This documentary is narrated by Gilberto Bosques and some of the protagonists of the Jewish and Spanish Republican refugees who arrived in Mexico between 1939 and 1942. After the defeat in the Civil War against Franco, Mexican president Lázaro Cárdenas sent Bosques to serve as Consul General in Paris. Once the war broke out, the consulate had to move to Marseilles, where Bosques dedicated his prodigious energies to rescuing as many people as possible by issuing them passports to Mexico. He was responsible for saving the lives of thousands of Jews and Spaniards persecuted by fascism. VISA AL PARAISO is a testimony to this unknown humanitarian mission that to this day remains a remarkable chapter of the history of Mexico.
Lillian Liberman
Lillian Liberman, the daughter of Russian emigrants, is an internationally renowned Mexican filmmaker. Chicoca, her film about child abuse was presented before the World Health Organization in Geneva and the Interamerican Society for the Prevention of Child Abuse, and won two Best Documentary prizes: the Uruguayan Film Festival and the Havana Film Festival.

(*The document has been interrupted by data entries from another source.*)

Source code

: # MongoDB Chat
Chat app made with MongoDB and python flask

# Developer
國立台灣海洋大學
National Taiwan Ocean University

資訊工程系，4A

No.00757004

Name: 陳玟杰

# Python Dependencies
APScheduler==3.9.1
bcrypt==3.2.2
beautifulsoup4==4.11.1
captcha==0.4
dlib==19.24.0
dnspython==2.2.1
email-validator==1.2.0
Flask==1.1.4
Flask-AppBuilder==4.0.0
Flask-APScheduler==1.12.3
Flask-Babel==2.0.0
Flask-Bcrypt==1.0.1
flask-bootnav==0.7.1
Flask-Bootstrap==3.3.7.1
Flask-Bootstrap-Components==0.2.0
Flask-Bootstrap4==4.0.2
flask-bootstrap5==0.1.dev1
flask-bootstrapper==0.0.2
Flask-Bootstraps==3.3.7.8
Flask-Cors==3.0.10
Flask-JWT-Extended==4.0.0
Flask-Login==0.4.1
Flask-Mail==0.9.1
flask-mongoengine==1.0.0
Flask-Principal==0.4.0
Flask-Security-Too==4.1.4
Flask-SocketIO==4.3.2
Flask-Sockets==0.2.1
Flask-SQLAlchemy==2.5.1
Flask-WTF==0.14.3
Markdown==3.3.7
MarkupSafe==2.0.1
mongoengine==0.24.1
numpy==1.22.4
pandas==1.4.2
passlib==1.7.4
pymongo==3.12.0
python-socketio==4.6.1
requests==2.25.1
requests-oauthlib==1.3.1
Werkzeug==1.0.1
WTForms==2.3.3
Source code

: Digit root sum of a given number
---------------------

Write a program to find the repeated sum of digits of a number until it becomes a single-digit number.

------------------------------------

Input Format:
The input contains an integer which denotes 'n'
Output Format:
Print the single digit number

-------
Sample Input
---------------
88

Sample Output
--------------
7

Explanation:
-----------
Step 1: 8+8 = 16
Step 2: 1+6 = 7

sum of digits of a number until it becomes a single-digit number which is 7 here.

Her film Visa al paraíso [Visa to Paradise] features the strategic role Mexican diplomat Gilberto Bosques, as the Mexican Consul in France, played in saving the lives of many persecuted Jews and Spaniards during World War II. Liberman holds an undergraduate degree in French from the National University of Mexico (UNAM) and simultaneously took all the courses offered at the Sorbonne’s French Institute of Latin America in Mexico. She was a faculty member of French instruction at the Center for Foreign Language Instruction at UNAM. She obtained a degree in film Direction from the Center for University Studies on Cinematography at UNAM.